ФРАГМЕНТ ТЕКСТА

═══

Мои университеты
Продолжаем публикацию воспоминаний о художнике Александре БОИМЕ его сына, художника Антона Боима. Начало в №№ 3, 13, 14. Продолжение следует.
Было дело, стоял я у доски, ученик 1-го класса (5-го по общеобразовательной нумерации) Московской средней Художественной школы – без малейшего понятия о том, что хотела от меня услышать Анна Васильевна, “Аннушка”. Мне было не привыкать, а вот ей что-то не давало покоя: “Ну, вот что с ним делать? Вот скажите мне, что с ним делать?!!”
Один мой друг подал реплику с места, подсказал ей. Учительница русского и литературы взвыла, не найдя слов, выставила его из класса и вызвала родителей. На следующий день его отец взял отгул на работе, проделал путь через половину Москвы, потерял день.
– Что ваш сын сказал вчера перед всем классом?
– На плаху. А вам что послышалось?
Любила Анна Васильевна вызывать и моего отца – тоже обсудить, что со мною делать. Однажды мы с друзьями совершили нечто выдающееся. В тот раз, придя домой, отец пригласил меня на кухню, а маме велел выйти. Посадил меня напротив и тихо, вкрадчиво начал: “Ты ведь, наверное, догадываешься, что действия иногда имеют последствия?”
И после паузы: “Видишь вот этот стакан? Как ты думаешь, если я смахну его со стола, что произойдет?” – “Разобьется”. – “Ага, значит, знаешь, что произойдет… А РАЗ ЗНАЕШЬ, ТО НА ХРЕНА ЖЕ ТОГДА ПРОВЕРЯТЬ?!!” С этими словами, он повернул ладонь большим пальцем вниз, сгреб со стола свою любимую пепельницу – дагестанскую, ручной работы, миску-салатницу – и, не оглядываясь, со всей силы запустил за спину.

═══

ИСХОДНЫЕ ДАННЫЕ

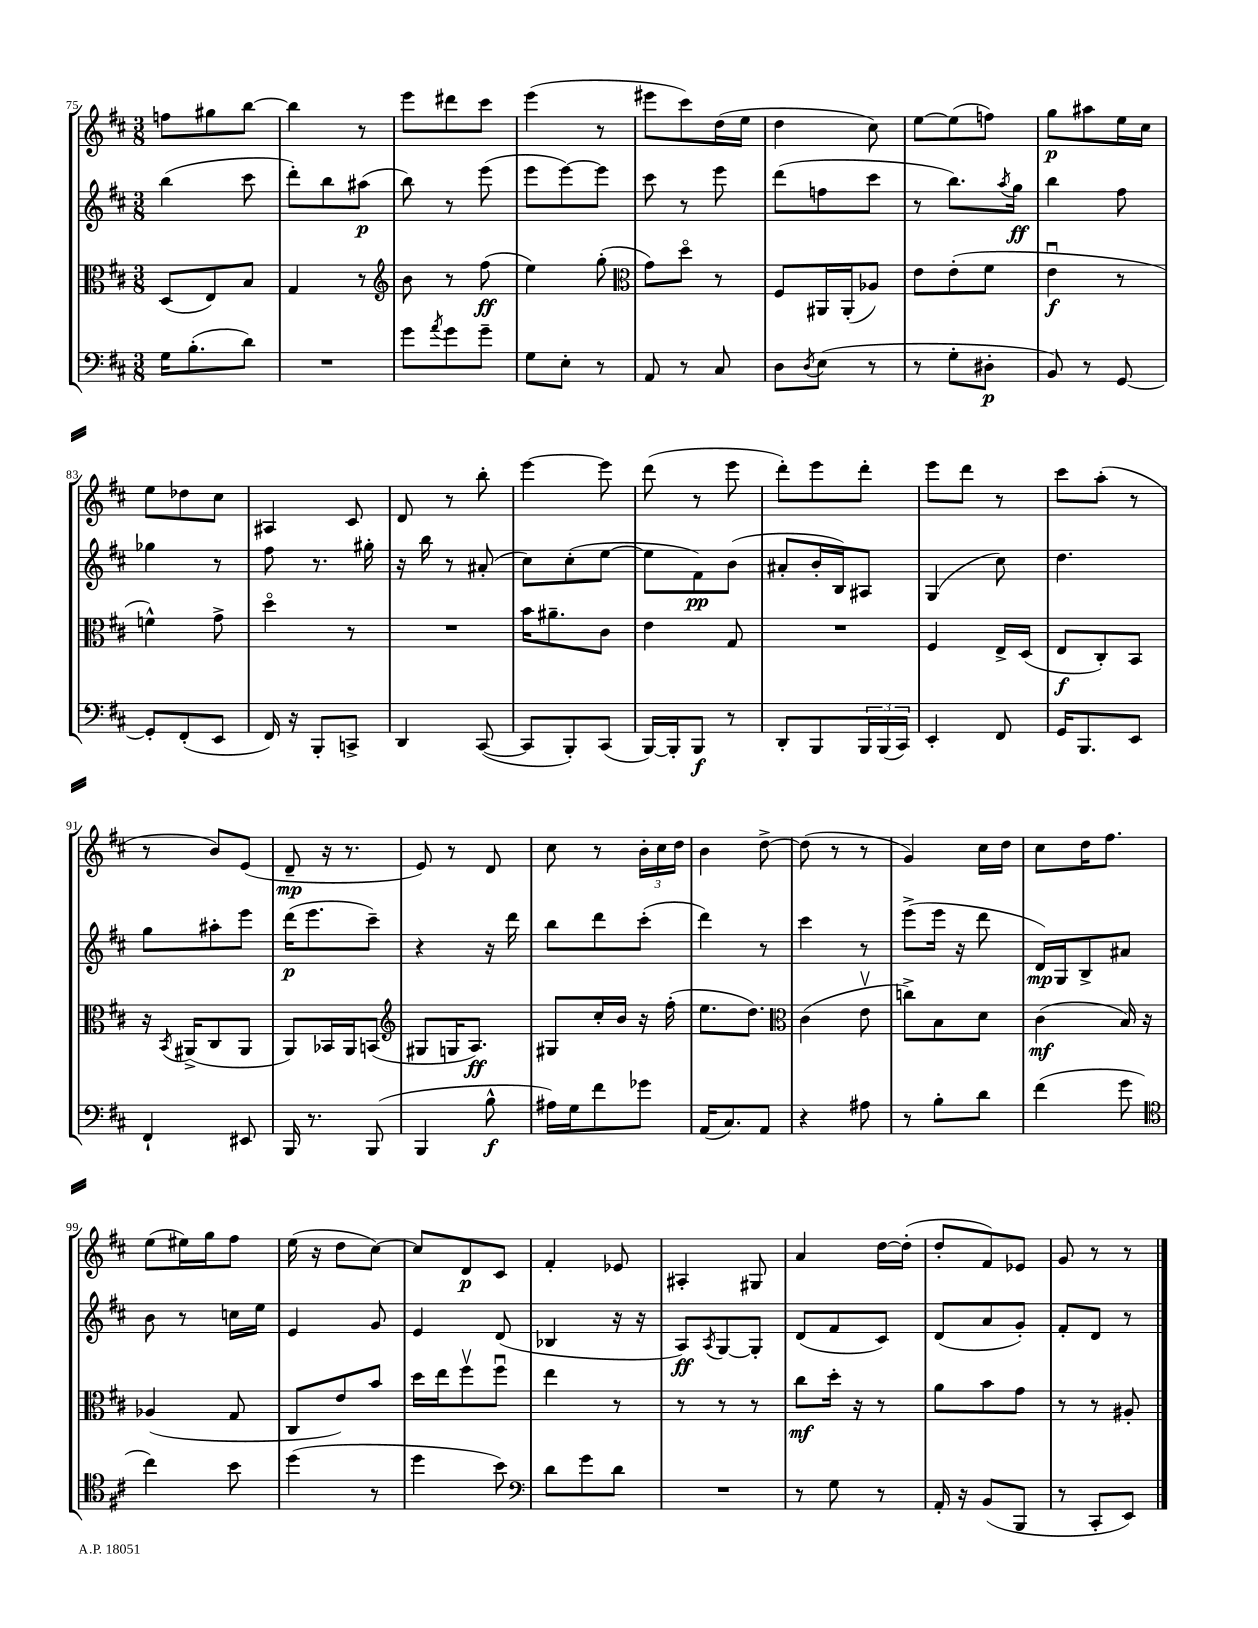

**kern	**kern	**kern	**kern
*staff4	*staff3	*staff2	*staff1
*clefF4	*clefC3	*clefG2	*clefG2
*k[f#c#]	*k[f#c#]	*k[f#c#]	*k[f#c#]
*M3/8	*M3/8	*M3/8	*M3/8
16G\LK	(8D/L	(4bb\	8ff\L
(8.B'\	.	.	.
.	8E/)	.	8gg#\
8d\J)	8B/J	8ccc#\	[8bb\J
=	=	=	=
4.r	4G/	8ddd'\L)	4bb\]
.	.	8bb\	.
.	8r	(8aa#\J	8r
=	=	=	=
*	*clefG2	*	*
8g\L	8b\	8bb\)	8eee\L
8qa/	.	.	.
8g\	8r	8r	8ddd#\
8g~\J	(8ff#\	(8eee\	8ccc#\J
=	=	=	=
8G\L	4ee\)	8eee\L	(4eee\
8E'\J	.	[8eee\)	.
8r	(8gg'\	8eee\]J	8r
=	=	=	=
*	*clefC3	*	*
8AA/	8g\L)	8ccc#\	8eee#\L
8r	8ddo\J	8r	8ccc#\)
8C#/	8r	8eee\	(16dd\L
.	.	.	16ee\JJ
=	=	=	=
8D\L	8F#/L	(8ddd\L	4dd\
8qD/	.	.	.
(8E\J	16AA#/L	8ff\	.
.	(16AA#'/J	.	.
8r	8A-/J)	8ccc#\J	8cc#\)
=	=	=	=
8r	8e\L	8r	[8ee\L
8G'\L	(8e'\	8.bb\L)	(8ee\]
8D#'\J	8f#\J	.	8ff\J)
.	.	8qaa/	.
.	.	16gg\Jk	.
=	=	=	=
8BB/)	4eu\	4bb\	8gg\L
8r	.	.	8aa#\
[8GG/	8r	8ff#\	16ee\L
.	.	.	16cc#\JJ
=	=	=	=
8GG'/]L	4f^^\)	4gg-\	8ee\L
(8FF#'/	.	.	8dd-\
8EE/J	8g^\	8r	8cc#\J
=	=	=	=
16FF#/)	4ddo\	8ff#\	4A#/
16r	.	.	.
8BBB'/L	.	8.r	.
8CC^/J	8r	.	8c#/
.	.	16gg#'\	.
=	=	=	=
4DD/	4.r	16r	8d/
.	.	16bb\	.
.	.	8r	8r
([8CC#/	.	(8a#'/	8bb'\
=	=	=	=
8CC#/]L	16b\LK	8cc#\L)	[4eee\
.	8.a#~\	.	.
8BBB'/)	.	(8cc#'\	.
(8CC#/J	8c#\J	[8ee\J	8eee\]
=	=	=	=
[16BBB/LL)	4e\	8ee\]L	(8ddd\
16BBB'/]J	.	.	.
8BBB/J	.	8f#\)	8r
8r	8G/	(8b\J	8eee\
=	=	=	=
8DD'/L	4.r	8a#'/L	8ddd'\L)
8BBB/	.	16b'/L	8eee\
.	.	16B/J)	.
24BBB/L	.	8A#/J	8ddd'\J
(24BBB/	.	.	.
24CC#/JJ)	.	.	.
=	=	=	=
4EE'/	4F#/	(4G/	8eee\L
.	.	.	8ddd\J
8FF#/	16E^/LL	8cc#\)	8r
.	(16D/JJ	.	.
=	=	=	=
16GG/LK	8E/L	4.dd\	8ccc#\L
8.BBB/	.	.	.
.	8C#'/)	.	(8aa'\J
8EE/J	8BB/J	.	8r
=	=	=	=
4FF#`/	16r	8gg\L	8r
.	8qBB/	.	.
.	(16AA#^/LK	.	.
.	8C#/	8aa#'\	8b/L)
8EE#/	8AA#/J	8eee\J	(8e/J
=	=	=	=
16BBB/	8AA/L)	(16ddd\LK	8d~/
8.r	.	8.eee\	.
.	16BB-/L	.	16r
.	16AA/J	.	8.r
(8BBB/	(8BB/J	8ccc#~\J)	.
=	=	=	=
*	*clefG2	*	*
4BBB/	8G#/L	4r	8e/)
.	16G/K	.	8r
.	8.A/J)	.	.
8B^^\	.	16r	8d/
.	.	16ddd\	.
=	=	=	=
16A#\LL)	8G#/L	8bb\L	8cc#\
16G\J	.	.	.
8f#\	16cc#'/L	8ddd\	8r
.	16b/JJ	.	.
8g-\J	16r	(8ccc#'\J	24b'\LL
.	.	.	24cc#\
.	(16ff#'\	.	.
.	.	.	24dd\JJ
=	=	=	=
(16AA/LK	8.ee\L	4ddd\)	4b\
8.C#/)	.	.	.
.	8.dd\J)	.	.
8AA/J	.	8r	[8dd^\
=	=	=	=
*	*clefC3	*	*
4r	(4c#\	4ccc#\	(8dd\]
.	.	.	8r
8A#\	8ev\	8r	8r
=	=	=	=
8r	8cc^\L)	(8eee^\L	4g/)
8B'\L	8B\	16eee\Jk	.
.	.	16r	.
8d\J	8d\J	8ddd\	16cc#\LL
.	.	.	16dd\JJ
=	=	=	=
(4f#\	(4c#\	16d/LL)	8cc#\L
.	.	16G/J	.
.	.	8B^/	16dd\K
.	.	.	8.ff#\J
8g\	16B/)	8a#/J	.
.	16r	.	.
=	=	=	=
*clefC4	*	*	*
4cc#\)	(4A-/	8b\	(8ee\L
.	.	8r	16ee#\L)
.	.	.	16gg\J
8b\	8G/	16cc\LL	8ff#\J
.	.	16ee\JJ	.
=	=	=	=
(4dd\	8C#/L	4e/	(16ee\
.	.	.	16r
.	8e/)	.	8dd\L
8r	8b/J	8g/	[8cc#\J)
=	=	=	=
4dd\	16dd\LL	4e/	8cc#/]L
.	16ee\J	.	.
.	8ff#v\	.	8d/
8b\)	8ff#u\J	(8d/	8c#/J
=	=	=	=
*clefF4	*	*	*
8d\L	4ee\	4B-/	4f#'/
8g\	.	.	.
8d\J	8r	16r	8e-/
.	.	16r	.
=	=	=	=
4.r	8r	8A/L)	4A#'/
.	.	8qA/	.
.	8r	[8G/	.
.	8r	8G'/]J	8G#/
=	=	=	=
8r	8cc#\L	(8d/L	4a/
8G\	16dd'\Jk	8f#/	.
.	16r	.	.
8r	8r	8c#/J)	[16dd\LL
.	.	.	(16dd'\]JJ
=	=	=	=
16AA'/	8a\L	(8d/L	8dd'/L
16r	.	.	.
(8BB/L	8b\	8a/	8f#/)
8BBB/J	8g\J	8g'/J)	8e-/J
=	=	=	=
8r	8r	8f#'/L	8g/
8CC#'/L	8r	8d/J	8r
8EE/J)	8A#'/	8r	8r
==	==	==	==
*-	*-	*-	*-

═══

ЗАДАНИЕ
Продолжите воспоминания об Александре Боиме, начав сразу после последнего предложения фрагмента. Эти строки здесь не используются.

РЕЗУЛЬТАТ ЗАДАНИЯ
Миска, как зеркало в сказке Андерсена, разлетелась, угодив точно в торец перегородки между дверью и кухонной плитой. Мама, как раз заглянувшая к нам, сделала понимающее лицо и тихо прикрыла за собой дверь.
Меня это впечатлило; общественно опасные деяния я с тех пор не совершал, разве что по неосторожности. А вот для чего нужно “проверять”, если знаешь?..
Лет пять спустя стоял я у той же доски, все в очередной раз повторялось. Только мой друг уже не подавал реплик с последней парты. Молча он корчил рожи, пытаясь вывести меня из равновесия – как будто это был детский сад какой-то. Две мои одноклассницы громким шепотом обсуждали вчерашний скандал в Доме кино. Там, на концерте, посвященном какому-то культурному событию, когда было объявлено, что следующим номером специально приглашенная звезда исполнит новую песню на стихотворение Арсения Тарковского, половина кинематографистов повставала с мест и потянулась на выход.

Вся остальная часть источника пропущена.